--- Records shown ---
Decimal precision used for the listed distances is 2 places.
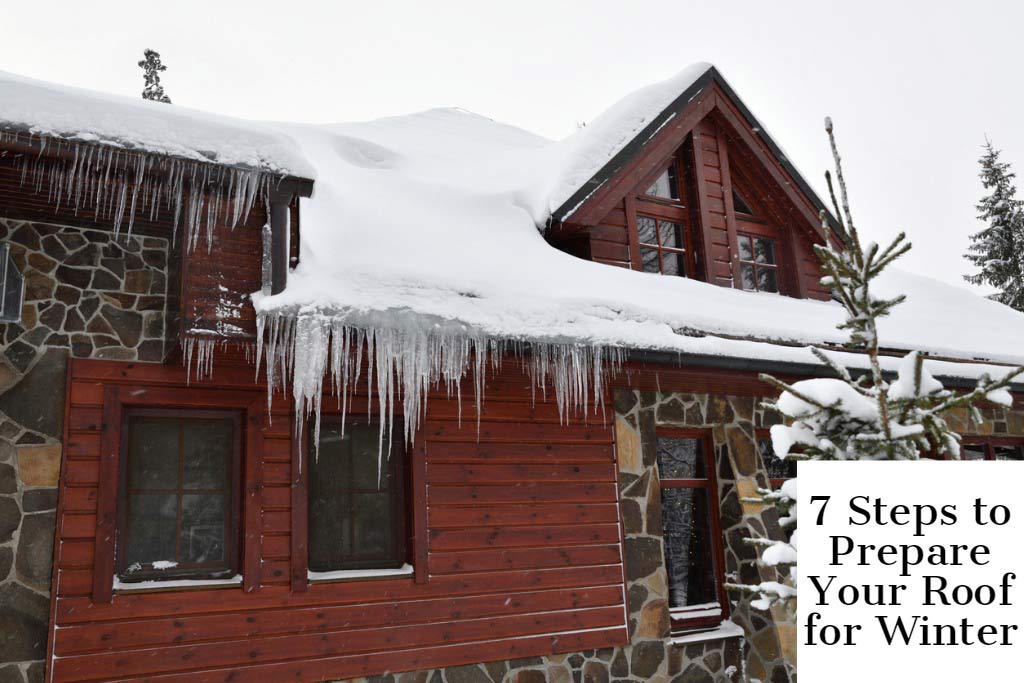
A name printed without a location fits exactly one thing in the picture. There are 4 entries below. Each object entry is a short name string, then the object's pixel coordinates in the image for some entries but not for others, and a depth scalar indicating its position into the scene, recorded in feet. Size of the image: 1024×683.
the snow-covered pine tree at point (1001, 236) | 58.18
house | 16.19
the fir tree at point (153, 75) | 47.78
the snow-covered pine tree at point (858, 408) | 10.82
---
Assignment
A faithful copy is required of the lines from the one with "the snow-covered pine tree at point (1001, 236)" through the last line of the data; please add nothing.

Answer to the exercise
the snow-covered pine tree at point (1001, 236) | 58.18
house | 16.19
the fir tree at point (153, 75) | 47.78
the snow-covered pine tree at point (858, 408) | 10.82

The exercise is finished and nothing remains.